§ TO DO: Please repeat the lines below exactly. Begin with the line containing "index dip: (1057, 906)" and go on through the line containing "pinky pip: (1170, 943)".

§ TASK INPUT:
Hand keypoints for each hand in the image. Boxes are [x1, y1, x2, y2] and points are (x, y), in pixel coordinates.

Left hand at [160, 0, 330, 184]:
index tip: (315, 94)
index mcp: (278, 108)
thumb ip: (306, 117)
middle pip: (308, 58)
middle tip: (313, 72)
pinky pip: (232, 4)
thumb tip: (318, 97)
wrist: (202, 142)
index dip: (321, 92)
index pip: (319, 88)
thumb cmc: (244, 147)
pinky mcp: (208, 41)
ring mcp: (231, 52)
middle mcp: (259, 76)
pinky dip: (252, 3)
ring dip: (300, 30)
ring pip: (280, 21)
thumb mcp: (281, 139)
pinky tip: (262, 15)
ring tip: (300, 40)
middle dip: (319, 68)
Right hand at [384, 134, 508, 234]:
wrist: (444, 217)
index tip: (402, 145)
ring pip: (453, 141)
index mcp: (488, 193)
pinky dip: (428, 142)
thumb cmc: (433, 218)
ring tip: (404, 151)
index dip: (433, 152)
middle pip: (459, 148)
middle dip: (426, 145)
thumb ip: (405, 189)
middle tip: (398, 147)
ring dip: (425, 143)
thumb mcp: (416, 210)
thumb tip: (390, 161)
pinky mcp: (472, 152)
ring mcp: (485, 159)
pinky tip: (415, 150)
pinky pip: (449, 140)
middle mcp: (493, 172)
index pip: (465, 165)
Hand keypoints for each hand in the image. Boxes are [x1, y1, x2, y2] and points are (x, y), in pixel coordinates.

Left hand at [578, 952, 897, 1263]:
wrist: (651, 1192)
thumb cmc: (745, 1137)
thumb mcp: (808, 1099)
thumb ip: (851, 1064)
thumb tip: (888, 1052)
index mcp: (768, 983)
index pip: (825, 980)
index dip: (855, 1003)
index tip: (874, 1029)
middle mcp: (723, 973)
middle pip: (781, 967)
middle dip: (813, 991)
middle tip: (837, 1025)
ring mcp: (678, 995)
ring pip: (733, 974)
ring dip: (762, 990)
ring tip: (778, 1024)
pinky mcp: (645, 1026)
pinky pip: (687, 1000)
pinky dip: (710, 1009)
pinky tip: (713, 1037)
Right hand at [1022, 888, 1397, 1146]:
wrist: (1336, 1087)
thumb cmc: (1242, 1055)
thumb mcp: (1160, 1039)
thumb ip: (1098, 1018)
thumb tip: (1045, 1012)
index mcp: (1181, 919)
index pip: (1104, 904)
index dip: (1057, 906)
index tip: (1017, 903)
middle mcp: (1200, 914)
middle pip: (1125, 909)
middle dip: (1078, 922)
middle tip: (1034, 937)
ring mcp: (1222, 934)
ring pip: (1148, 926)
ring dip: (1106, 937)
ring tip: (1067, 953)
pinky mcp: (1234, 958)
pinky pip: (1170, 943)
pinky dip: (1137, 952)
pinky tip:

§ YOUR RESPONSE:
index dip: (1057, 906)
index tip: (1017, 903)
middle mcp: (1200, 914)
middle pip: (1125, 909)
middle dip: (1078, 922)
middle tip: (1034, 937)
ring mcp: (1222, 934)
ring pip: (1148, 926)
ring dip: (1106, 937)
ring tip: (1067, 953)
pinky mcp: (1234, 958)
pinky pip: (1170, 943)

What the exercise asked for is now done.